2) Ingrid Michaelson. I've known Ingrid for years. Well, let me rephrase. We went to the same college and were in shows and theater companies and social circles together. I first met her because she lived on the same floor as a guy I was dating when I was a senior in high school. I think very highly of her as a person and as an artist. Then, a few years after college, she just plain blew up. See, she put up a myspace with her music. The right people heard it, and the next thing she knew her songs were being played on Grey's Anatomy and Old Navy commercials (at least that's how the Wall Street Journal reported things). Whoa. That was a huge wake up call for me. Ingrid didn't wait to be discovered. She produced her own CD, put it out there for the world, and the world responded.
Lessons Learned: The internet is a powerful tool. It is possible to do this without any kind of label backing whatsoever now.
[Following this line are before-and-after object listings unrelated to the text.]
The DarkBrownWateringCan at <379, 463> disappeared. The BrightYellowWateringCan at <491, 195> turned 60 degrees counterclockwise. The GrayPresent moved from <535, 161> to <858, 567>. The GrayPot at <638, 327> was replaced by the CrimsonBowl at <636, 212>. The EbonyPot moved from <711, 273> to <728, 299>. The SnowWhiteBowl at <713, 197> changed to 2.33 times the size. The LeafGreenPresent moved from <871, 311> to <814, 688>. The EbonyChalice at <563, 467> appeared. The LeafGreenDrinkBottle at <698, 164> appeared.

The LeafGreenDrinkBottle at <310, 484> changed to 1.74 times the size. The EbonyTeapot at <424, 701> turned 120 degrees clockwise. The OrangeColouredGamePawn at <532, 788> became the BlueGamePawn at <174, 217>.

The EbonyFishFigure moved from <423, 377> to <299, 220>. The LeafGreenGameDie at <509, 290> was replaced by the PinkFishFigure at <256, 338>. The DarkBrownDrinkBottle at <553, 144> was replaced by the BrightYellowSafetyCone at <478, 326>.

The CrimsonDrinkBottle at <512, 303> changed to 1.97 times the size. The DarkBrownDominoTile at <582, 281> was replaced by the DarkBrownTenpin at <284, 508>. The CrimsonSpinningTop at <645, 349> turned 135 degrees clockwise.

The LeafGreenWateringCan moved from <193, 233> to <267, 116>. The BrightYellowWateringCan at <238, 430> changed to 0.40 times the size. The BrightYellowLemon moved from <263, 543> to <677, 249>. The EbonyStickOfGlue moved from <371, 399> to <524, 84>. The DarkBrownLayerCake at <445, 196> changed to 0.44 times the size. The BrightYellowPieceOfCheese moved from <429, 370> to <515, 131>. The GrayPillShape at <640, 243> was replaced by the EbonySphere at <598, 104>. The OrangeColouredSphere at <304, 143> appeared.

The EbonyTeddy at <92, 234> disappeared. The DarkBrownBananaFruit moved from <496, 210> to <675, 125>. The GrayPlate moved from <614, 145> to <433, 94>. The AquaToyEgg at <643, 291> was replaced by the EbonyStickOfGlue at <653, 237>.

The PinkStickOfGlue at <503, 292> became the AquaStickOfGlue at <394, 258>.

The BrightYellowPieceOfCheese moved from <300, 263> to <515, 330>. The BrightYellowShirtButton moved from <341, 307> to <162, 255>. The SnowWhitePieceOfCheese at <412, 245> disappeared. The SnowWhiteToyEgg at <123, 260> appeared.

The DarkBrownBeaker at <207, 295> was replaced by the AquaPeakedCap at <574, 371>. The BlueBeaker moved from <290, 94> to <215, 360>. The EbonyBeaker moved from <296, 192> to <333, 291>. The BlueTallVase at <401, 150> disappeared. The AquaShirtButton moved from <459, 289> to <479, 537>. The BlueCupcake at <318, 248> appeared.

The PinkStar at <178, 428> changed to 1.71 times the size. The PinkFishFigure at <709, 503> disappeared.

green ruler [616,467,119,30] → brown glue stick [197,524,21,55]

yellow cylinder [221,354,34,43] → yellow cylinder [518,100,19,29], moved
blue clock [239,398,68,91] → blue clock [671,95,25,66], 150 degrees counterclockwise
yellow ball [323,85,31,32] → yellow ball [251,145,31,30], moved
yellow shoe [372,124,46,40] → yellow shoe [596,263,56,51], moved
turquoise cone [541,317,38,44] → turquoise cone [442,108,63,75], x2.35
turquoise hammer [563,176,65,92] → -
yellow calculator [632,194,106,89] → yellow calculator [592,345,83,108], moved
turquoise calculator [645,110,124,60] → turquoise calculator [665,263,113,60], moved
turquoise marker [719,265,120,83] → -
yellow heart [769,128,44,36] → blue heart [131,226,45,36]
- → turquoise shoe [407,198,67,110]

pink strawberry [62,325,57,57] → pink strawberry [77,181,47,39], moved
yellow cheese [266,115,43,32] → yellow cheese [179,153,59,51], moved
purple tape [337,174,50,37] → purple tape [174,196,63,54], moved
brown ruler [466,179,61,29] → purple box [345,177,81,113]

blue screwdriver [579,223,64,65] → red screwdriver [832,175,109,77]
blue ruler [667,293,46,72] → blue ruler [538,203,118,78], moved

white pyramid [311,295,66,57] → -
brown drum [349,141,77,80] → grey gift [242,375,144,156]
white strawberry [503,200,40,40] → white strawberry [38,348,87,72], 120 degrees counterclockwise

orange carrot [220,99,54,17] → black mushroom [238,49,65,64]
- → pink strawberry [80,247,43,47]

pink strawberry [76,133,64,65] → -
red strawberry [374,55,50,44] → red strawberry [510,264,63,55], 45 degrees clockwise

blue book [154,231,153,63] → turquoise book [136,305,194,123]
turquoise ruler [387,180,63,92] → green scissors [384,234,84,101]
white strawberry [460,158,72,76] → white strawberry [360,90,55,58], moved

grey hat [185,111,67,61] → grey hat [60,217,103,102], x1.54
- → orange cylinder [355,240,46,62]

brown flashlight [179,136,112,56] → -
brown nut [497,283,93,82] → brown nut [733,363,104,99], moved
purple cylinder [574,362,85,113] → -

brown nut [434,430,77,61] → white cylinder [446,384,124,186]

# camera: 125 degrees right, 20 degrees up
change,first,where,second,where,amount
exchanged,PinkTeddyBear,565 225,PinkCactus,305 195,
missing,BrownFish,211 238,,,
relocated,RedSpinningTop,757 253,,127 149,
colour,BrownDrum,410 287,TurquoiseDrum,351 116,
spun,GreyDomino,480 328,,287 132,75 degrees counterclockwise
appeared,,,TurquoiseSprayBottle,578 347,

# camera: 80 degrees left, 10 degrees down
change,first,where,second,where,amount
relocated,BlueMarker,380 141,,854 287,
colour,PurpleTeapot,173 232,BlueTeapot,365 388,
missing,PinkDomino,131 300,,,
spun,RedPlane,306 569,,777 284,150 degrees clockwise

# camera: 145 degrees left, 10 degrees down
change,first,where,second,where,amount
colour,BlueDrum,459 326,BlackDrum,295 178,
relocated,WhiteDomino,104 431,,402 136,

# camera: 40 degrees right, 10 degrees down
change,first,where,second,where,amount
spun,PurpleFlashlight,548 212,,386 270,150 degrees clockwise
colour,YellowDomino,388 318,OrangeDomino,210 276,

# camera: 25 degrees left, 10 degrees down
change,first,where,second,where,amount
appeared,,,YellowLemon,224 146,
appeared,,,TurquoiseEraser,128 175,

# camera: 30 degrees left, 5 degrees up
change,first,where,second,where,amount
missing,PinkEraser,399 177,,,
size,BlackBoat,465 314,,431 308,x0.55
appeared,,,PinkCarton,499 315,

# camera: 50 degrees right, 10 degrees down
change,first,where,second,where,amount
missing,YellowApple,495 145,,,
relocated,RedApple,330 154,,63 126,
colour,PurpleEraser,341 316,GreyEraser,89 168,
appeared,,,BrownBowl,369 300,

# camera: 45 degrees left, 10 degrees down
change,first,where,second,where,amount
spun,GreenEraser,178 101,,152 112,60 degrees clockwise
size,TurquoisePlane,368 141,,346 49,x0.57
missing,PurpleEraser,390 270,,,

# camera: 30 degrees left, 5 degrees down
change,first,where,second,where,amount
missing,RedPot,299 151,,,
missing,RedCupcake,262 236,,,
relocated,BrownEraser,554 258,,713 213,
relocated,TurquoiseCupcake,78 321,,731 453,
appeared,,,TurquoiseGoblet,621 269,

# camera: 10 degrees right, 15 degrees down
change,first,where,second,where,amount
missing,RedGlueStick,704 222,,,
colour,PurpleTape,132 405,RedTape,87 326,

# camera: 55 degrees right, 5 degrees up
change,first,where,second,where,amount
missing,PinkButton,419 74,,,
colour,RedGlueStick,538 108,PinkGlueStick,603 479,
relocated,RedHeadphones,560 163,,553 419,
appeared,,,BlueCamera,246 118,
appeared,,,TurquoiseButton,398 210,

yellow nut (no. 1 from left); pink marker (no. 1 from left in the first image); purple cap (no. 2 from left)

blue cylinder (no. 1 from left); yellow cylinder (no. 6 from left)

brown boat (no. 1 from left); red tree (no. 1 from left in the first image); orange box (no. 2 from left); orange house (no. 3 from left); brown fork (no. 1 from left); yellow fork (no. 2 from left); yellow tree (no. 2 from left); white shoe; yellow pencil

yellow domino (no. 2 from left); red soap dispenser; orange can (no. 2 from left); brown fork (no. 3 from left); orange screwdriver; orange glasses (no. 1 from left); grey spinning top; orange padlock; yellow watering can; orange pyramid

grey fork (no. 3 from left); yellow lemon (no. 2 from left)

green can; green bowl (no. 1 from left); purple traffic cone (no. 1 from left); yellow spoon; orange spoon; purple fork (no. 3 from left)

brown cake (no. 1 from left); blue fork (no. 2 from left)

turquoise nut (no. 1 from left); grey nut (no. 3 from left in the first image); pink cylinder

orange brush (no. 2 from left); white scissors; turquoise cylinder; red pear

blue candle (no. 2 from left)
These lessons in the power of the Internet and Social Networking gave me the courage I needed to start pursuing Singing as a career in the first place. So I have a Myspace, I created a Facebook FanPage as soon as anyone was allowed to, and I have profiles all over the freaking net. You don't have to ask me twice.
This week's lessons are geared mostly towards Musicians who are afraid of using the Net to market themselves, and I did a lot of the "make your brand match all over the net" last week, but I still was able to glean a few very valuable ideas from the chapter.
So that's that. Next week is all about blogging.
UPDATES for this go around: This week was harder to implement into my longterm routine than I could've ever expected. I've tried adding an RSS reader to my phone, I've tried loads of things, and yet since making my internet browsing an assignment, I cannot get myself to keep up with it. I'm a tad ashamed. But we shall persevere and keep trying. Tumblr still remains a total mystery to me.